Assignment: Convert the data from its first line up to and including the line containing "(die Gabe), während" into a Markdown table with the columns Row and Line. Number each row and leave out any blank lines.

Data shown:
=======

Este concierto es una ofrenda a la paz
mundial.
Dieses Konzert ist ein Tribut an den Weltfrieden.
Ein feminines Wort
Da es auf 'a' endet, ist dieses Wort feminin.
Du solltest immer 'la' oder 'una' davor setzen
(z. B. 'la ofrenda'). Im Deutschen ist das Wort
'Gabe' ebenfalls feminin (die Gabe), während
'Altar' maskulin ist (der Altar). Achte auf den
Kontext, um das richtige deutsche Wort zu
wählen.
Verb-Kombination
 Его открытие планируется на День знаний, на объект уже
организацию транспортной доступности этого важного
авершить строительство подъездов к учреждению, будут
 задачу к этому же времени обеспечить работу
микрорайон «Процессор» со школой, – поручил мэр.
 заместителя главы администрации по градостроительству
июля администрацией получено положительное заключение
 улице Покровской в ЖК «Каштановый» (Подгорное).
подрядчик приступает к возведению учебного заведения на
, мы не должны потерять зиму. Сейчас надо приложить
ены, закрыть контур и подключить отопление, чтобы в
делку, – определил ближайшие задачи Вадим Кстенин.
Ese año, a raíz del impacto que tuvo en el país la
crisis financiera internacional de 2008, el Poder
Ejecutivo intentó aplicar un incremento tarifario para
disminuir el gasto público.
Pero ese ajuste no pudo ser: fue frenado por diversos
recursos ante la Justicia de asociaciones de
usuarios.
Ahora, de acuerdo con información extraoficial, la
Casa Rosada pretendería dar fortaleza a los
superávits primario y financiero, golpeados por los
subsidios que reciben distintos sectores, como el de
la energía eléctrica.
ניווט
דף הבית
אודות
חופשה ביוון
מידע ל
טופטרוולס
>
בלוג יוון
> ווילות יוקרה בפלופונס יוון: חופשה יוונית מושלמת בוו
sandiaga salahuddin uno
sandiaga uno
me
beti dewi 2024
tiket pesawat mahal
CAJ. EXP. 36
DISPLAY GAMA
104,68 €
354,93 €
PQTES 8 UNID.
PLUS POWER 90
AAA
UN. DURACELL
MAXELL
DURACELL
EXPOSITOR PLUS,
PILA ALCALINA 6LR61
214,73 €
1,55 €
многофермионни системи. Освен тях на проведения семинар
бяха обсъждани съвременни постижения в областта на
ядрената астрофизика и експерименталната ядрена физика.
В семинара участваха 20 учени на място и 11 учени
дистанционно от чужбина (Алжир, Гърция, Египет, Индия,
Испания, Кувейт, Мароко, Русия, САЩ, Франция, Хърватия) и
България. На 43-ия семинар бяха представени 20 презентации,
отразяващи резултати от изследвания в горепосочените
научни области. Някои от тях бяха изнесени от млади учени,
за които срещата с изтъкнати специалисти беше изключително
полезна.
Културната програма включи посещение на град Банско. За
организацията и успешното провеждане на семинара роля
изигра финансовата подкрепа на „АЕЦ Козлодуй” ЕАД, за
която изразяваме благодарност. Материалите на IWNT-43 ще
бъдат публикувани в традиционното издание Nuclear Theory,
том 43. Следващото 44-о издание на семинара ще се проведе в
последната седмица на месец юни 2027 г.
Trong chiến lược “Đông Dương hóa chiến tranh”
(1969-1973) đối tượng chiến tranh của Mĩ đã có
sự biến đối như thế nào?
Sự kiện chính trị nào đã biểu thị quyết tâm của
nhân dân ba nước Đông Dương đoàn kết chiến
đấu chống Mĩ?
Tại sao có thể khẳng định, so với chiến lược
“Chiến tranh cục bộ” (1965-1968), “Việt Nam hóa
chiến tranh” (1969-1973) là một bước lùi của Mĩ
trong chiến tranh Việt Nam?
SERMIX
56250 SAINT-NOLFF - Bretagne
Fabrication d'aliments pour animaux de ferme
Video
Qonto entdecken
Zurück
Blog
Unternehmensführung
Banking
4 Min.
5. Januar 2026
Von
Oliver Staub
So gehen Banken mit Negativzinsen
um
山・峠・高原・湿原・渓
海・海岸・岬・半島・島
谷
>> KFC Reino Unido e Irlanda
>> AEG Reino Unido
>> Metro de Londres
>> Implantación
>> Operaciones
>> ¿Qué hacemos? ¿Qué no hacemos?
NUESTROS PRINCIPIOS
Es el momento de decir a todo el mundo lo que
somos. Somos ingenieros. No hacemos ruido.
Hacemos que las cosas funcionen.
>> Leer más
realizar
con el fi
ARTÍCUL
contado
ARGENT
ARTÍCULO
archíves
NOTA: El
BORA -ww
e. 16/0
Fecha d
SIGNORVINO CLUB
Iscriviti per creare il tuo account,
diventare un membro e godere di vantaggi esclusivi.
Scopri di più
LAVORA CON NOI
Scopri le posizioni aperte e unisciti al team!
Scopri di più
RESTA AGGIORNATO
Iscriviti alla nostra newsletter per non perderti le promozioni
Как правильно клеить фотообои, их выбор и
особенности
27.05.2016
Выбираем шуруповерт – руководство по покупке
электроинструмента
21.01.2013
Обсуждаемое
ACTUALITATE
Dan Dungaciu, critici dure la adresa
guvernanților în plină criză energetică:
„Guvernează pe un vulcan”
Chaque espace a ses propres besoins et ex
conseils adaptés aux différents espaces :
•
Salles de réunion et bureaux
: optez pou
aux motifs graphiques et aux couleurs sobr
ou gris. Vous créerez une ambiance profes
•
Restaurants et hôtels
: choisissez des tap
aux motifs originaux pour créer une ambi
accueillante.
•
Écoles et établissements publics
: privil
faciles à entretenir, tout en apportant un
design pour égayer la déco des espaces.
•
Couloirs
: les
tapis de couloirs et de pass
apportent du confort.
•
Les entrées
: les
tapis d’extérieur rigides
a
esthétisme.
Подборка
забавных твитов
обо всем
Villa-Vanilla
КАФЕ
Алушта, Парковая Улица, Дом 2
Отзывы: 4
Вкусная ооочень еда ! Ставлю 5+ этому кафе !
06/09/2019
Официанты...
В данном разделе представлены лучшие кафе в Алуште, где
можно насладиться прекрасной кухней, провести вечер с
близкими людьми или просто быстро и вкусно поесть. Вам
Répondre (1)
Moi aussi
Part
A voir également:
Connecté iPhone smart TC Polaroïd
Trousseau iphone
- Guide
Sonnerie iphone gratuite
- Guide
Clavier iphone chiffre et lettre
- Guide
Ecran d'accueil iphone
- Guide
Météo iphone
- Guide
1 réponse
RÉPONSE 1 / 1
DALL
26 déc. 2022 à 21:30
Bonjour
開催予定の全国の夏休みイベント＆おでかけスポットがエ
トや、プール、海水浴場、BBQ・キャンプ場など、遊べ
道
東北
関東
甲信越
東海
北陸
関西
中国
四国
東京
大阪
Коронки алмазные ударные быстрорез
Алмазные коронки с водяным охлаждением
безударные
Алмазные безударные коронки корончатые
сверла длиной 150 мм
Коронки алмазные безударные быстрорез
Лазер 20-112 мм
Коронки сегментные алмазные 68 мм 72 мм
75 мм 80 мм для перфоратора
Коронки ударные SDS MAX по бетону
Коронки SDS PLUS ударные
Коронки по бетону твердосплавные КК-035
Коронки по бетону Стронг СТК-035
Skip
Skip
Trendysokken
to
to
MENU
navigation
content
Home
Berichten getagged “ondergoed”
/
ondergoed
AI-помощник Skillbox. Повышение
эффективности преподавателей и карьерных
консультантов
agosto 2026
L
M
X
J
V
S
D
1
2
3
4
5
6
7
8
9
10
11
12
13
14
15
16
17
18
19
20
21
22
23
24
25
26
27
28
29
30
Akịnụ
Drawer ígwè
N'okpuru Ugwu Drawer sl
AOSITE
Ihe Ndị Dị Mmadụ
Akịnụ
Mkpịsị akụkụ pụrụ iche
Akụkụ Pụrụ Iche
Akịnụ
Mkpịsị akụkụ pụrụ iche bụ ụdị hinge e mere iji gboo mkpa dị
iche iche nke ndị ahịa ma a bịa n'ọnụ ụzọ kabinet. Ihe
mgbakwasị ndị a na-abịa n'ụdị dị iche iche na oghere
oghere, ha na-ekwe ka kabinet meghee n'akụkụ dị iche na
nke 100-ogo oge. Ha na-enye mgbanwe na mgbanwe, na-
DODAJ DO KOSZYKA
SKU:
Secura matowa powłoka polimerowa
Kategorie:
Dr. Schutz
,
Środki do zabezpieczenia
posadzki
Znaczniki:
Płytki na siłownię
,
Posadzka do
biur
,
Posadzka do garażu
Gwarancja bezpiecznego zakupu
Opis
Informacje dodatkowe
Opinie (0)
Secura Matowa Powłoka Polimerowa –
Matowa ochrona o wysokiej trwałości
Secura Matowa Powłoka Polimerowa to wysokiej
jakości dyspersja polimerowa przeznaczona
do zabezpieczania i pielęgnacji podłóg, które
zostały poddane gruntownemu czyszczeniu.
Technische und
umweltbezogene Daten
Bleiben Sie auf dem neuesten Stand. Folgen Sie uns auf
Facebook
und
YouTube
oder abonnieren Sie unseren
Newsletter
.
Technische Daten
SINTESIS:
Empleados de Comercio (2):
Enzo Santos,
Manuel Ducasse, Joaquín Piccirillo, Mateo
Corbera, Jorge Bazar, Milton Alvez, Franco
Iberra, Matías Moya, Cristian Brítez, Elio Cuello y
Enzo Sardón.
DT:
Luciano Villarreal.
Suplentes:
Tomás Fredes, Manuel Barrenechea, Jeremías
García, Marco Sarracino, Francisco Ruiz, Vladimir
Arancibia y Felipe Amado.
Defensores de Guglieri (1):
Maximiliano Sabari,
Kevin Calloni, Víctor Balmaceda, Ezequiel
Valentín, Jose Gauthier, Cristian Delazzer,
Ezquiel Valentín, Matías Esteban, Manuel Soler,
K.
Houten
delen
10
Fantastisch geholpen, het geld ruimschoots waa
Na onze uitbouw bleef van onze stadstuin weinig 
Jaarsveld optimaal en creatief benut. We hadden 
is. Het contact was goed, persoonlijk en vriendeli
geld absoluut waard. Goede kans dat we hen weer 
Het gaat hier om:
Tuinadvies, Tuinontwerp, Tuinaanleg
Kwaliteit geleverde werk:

=======

Answer to this problem:
| Row | Line |
|---|---|
| 1 | Este concierto es una ofrenda a la paz |
| 2 | mundial. |
| 3 | Dieses Konzert ist ein Tribut an den Weltfrieden. |
| 4 | Ein feminines Wort |
| 5 | Da es auf 'a' endet, ist dieses Wort feminin. |
| 6 | Du solltest immer 'la' oder 'una' davor setzen |
| 7 | (z. B. 'la ofrenda'). Im Deutschen ist das Wort |
| 8 | 'Gabe' ebenfalls feminin (die Gabe), während |